A landlord has been told to pay a tenant $2186 for a termination notice that was found by the Tenancy Tribunal to have been issued in retaliation for a tenant’s complaint.

The Ministry of Business, Innovation and Employment took the case to the Tenancy Tribunal after an investigation by the Tenancy Compliance and Investigation Team.

TCIT was established in 2016 to investigate complaints against landlords and help in situations where the property posed a significant risk to health or safety.

A complaint was made to MBIE in April 2022 about water coming into the property. After a site visit in June, concerns were raised with the landlord, Wei Zhang, about that water as well as a smoke alarm and electrical fault.

An extension cord was plugged into the bathroom to supply power to the lounge.

The tenant’s son complained again in November about continuing electrical problems.

The MBIE investigator phoned the landlord to advise than an improvement notice was to be issued, requiring the issues to be addressed. The landlord then told the investigator she would terminate the tenancy.

Within a quarter of an hour of the improvement notice being issued, the landlord had given the tenant notice that the tenancy was ending.
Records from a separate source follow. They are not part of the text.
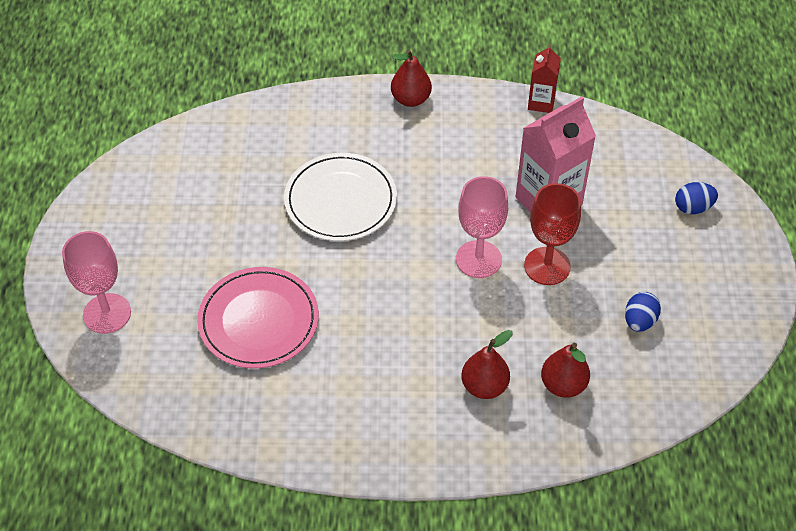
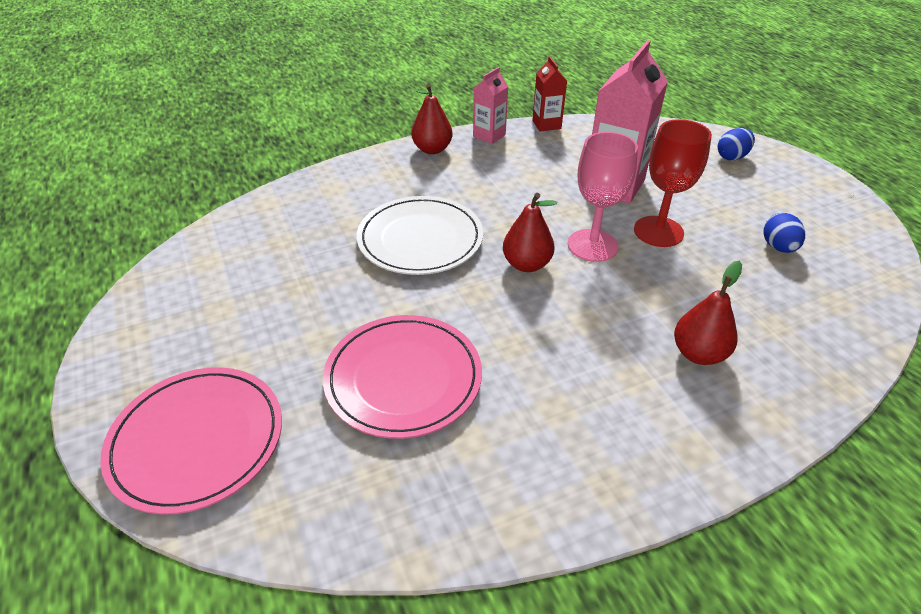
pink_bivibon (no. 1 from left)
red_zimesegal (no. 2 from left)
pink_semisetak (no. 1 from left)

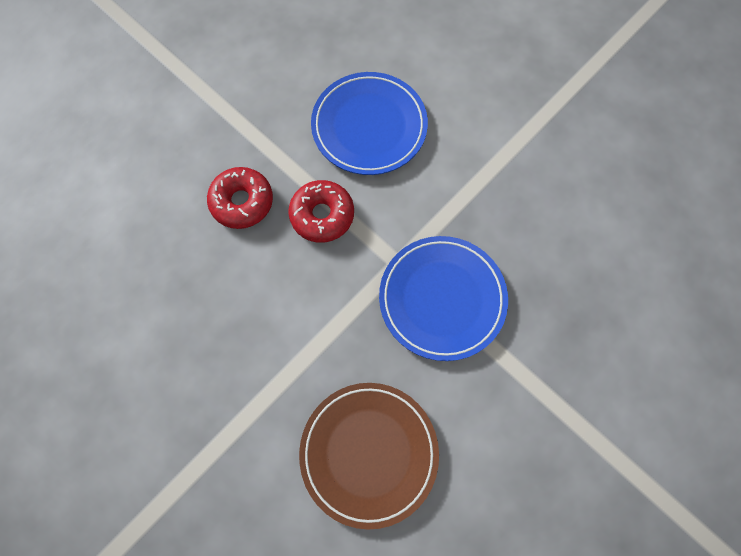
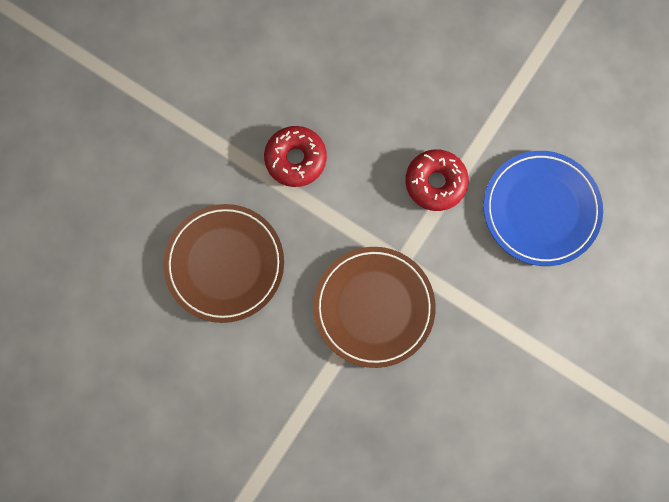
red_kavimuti (no. 1 from left)
brown_semisetak (no. 2 from left)

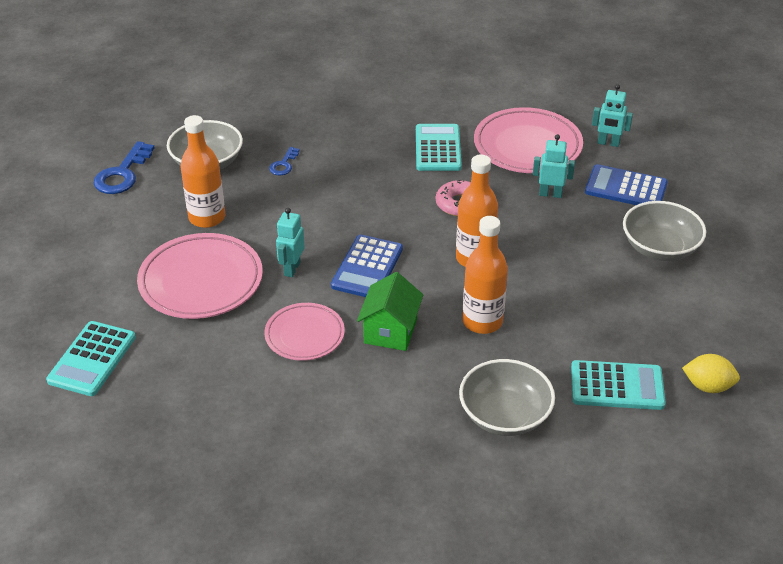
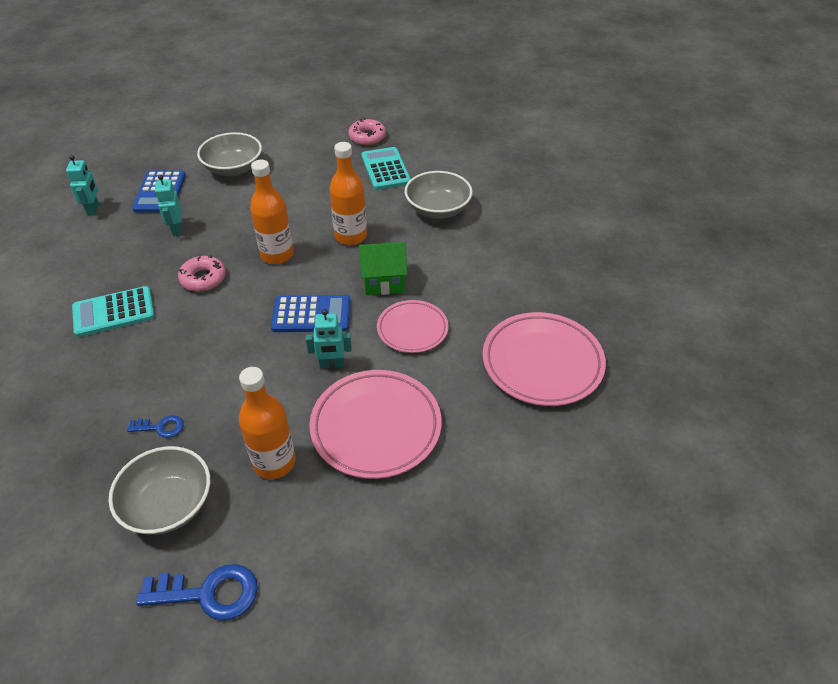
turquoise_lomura (no. 1 from left in the first image)
pink_semisetak (no. 3 from left)
pink_kavimuti (no. 2 from left)

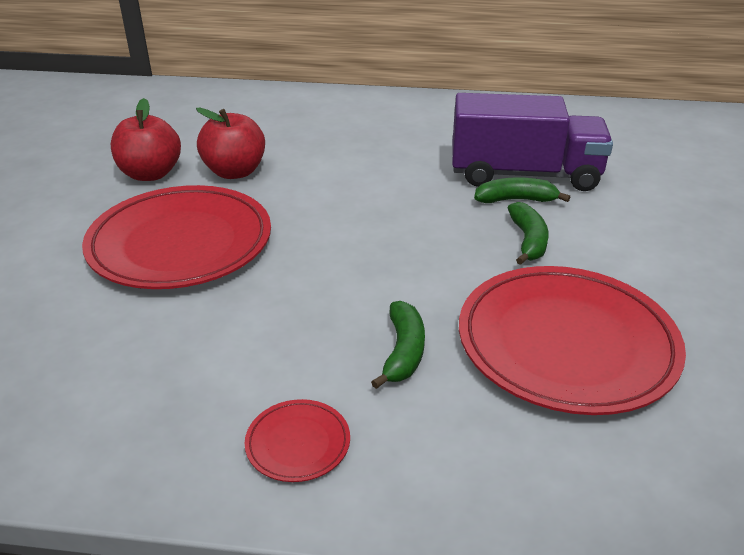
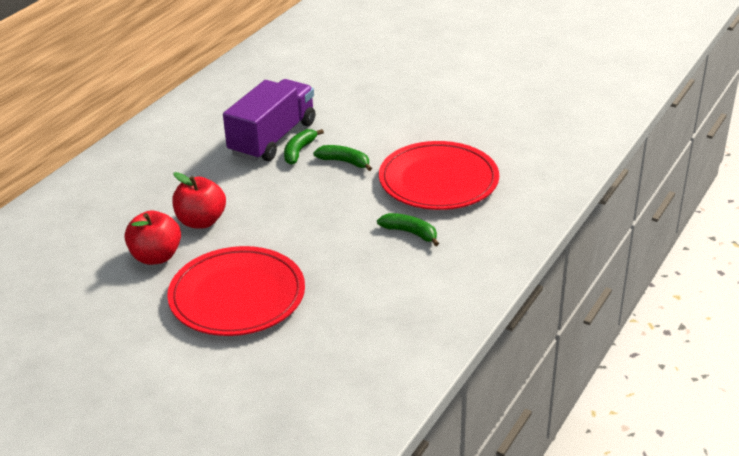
red_semisetak (no. 2 from left in the first image)
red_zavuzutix (no. 2 from left)

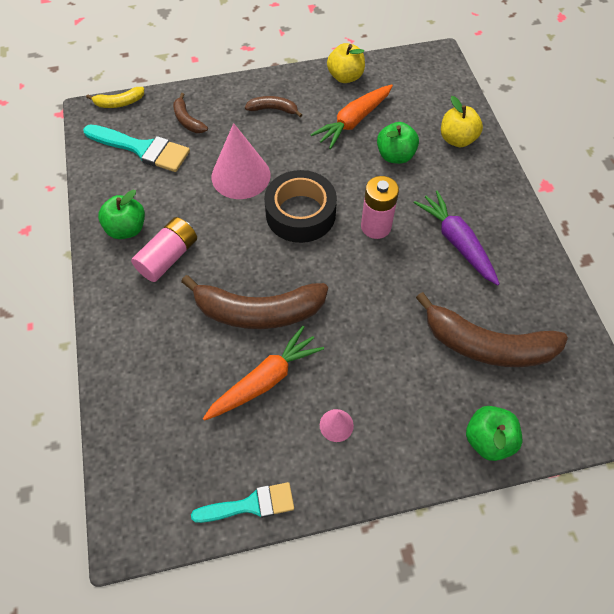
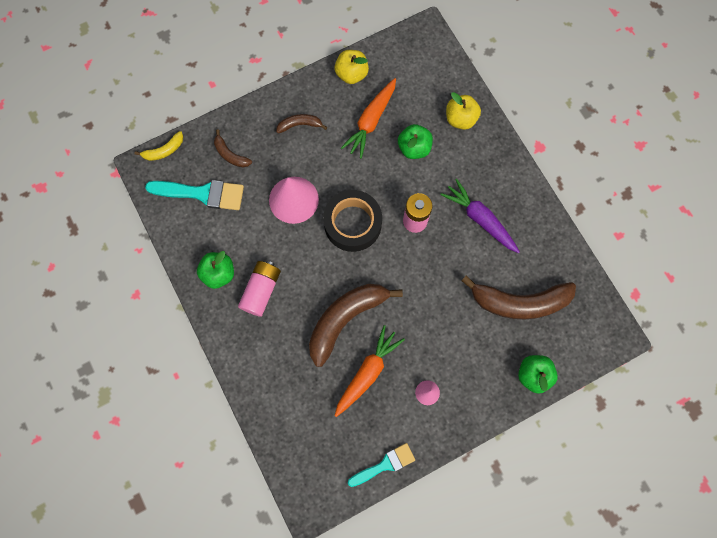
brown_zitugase (no. 3 from left)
She told the tenant: “I haven’t heard you give me any information about the problem, but you keep telling me that the tenancy has various problems with my house, so I want to redecorate the house and decide to live in it by myself. Please move out of my house as soon as possible…within three months at the latest.”

MBIE asked the tribunal to set the termination notice aside and order exemplary damages on the grounds that it had been issued in retaliation.

The tribunal is allowed to determine a notice to terminate a tenancy is of no effect if the landlord was motivated even in part by the tenant proposing to or exercising any right, power, authority or remedy that they are able to under the tenancy agreement or law.

Zhang told the tribunal that an electrician had not been able to find any fault with the premises.

Tribunal adjudicator Rex Woodhouse says when Zhang issued the notice she did so at least partly motivated by the complaint to MBIE.

“Whether or not there is in fact an electrical issue, would not change anything as far as this retaliatory notice complaint is concerned. I have no reason to believe that the tenant and MBIE had not acted in good faith, or to put that another way, the improvement notice was issued with an honest belief there was an electrical problem. It is completely lawful for the tenant or MBIE to raise that with the landlord, and if the landlord terminated the tenancy in response, even in part, then the landlord is acting in a retaliatory way.”

The notice was set aside so the tenancy could continue.

Woodhouse says a third of the maximum amount of exemplary damages would be appropriate, but Zhang will not have to pay until the tribunal has considered a claim from her for rent arrears.

Sarin a Gibbon, general manager of the Auckland Property Investors Association, says this is the TCIT showing its teeth.

“It is easy to forget how expansive the TCIT’s jurisdiction is. It is oversight over the entire lifespan of a tenancy. Landlords need to be aware of their reach and authority.”